Enfin, sachons que la difficulté que nous rencontrons sur ce chemin n’est pas nouvelle, qu’elle ne nous est pas réservée, à en juger par le futur de la phrase divine : « Va vers le pays que je te montrerai » et non pas : « Va vers le pays que je te montre juste là. » Voilà qui nous invite à la persévérance et nous encourage puisque après tout, Abraham a traversé. En combien de temps, nous ne savons pas, mais il l’a fait.

La difficulté est que ce pays de Cocagne qui nous sera montré n’est plus de l’ordre des formes. On le rencontre en allant vers nous-mêmes et pas dehors. La question devient : ‘Qui est donc ce moi ? qui suis-je ?’ Elle ouvre un chemin vers une dimension d’auto-responsabilité totale. Car Dieu ne dit pas à Abraham : ‘Va vers moi.’ Il ne court pas le risque de la personnification qui amènerait avec elle l’idée de séparation et renverrait Abraham chez son père le fabriquant d’idoles. Va vers toi, c’est : va vers la vérité universelle du Je suis, ou la deuxième personne n’existe plus. Sens la Présence qui œuvre et guérit tout dans le monde des formes, sans effort, puisqu’il n’y a que l’Un. En somme, Dieu n’a pas besoin de dire va vers moi, puisque va vers toi, c’est exactement va vers moi…

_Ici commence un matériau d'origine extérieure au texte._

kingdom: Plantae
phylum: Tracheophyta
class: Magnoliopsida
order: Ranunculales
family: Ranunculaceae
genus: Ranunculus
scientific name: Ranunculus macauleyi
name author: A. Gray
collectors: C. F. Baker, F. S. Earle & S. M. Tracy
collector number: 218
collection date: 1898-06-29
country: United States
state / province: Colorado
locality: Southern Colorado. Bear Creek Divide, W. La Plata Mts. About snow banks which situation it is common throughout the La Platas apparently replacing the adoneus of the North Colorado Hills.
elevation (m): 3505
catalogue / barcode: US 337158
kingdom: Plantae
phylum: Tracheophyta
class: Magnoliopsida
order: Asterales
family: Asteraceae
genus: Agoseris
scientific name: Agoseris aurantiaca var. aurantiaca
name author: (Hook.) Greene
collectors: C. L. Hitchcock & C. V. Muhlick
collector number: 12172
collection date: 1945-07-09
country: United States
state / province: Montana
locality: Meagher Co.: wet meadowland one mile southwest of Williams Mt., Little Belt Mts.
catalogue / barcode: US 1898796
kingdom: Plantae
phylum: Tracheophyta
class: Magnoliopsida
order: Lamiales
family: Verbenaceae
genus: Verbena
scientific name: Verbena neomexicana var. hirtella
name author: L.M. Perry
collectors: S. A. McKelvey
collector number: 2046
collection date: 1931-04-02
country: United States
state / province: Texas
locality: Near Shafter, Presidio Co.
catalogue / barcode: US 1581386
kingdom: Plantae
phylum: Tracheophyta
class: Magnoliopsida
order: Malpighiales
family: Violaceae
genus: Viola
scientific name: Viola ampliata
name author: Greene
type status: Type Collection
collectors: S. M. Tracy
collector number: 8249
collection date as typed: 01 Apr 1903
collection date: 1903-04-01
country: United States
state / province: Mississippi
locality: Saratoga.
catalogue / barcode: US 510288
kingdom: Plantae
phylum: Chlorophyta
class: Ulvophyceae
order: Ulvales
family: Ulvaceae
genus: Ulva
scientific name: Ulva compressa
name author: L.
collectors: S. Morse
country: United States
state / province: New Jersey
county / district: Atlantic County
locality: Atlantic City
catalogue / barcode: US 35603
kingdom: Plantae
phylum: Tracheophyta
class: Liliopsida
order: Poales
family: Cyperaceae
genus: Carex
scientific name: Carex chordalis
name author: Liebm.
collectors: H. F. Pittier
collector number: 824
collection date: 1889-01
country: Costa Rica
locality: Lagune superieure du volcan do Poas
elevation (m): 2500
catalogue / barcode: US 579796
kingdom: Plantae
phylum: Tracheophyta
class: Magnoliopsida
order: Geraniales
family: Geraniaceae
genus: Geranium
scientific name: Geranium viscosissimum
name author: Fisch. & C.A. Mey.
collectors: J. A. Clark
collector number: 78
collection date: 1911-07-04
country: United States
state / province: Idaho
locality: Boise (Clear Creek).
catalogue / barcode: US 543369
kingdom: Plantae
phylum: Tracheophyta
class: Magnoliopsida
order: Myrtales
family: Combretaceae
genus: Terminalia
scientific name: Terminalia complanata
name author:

A Delphes, le fronton du temple ne dit pas autre chose. « Connais-toi toi-même… et tu connaîtras l’univers et les dieux ». On voit bien qu’il s’agit d’un autre état de connaissance que celui qui nous fait dire : « Je me connais, si je bois du champagne, j’ai mal au crâne ». Nous reconnaîtrons donc que nous avons suivi les balises si nous nous sentons remplis des qualités du ciel. Paix, joie, amour, espace et absence de peur. Cette émotion ne peut survivre à l’expérience de l’Un. De quoi aurions-nous peur ? N’est-ce pas différent de notre état actuel ?

Alors si notre cerveau et notre cœur prennent la mesure de ces informations, nous comprendrons qu’il n’y a pas de différence entre notre auto-responsabilité totale et la responsabilité générale, infinie, intelligente, que nous sommes invités à prendre pour l’univers et le monde. Nous aurons envie de l’exploration. Puisque les temps nous bousculent, profitons-en. Engageons-nous. Sautons le pas ! Telle est sans doute notre véritable responsabilité, qui n’occulte pas les autres.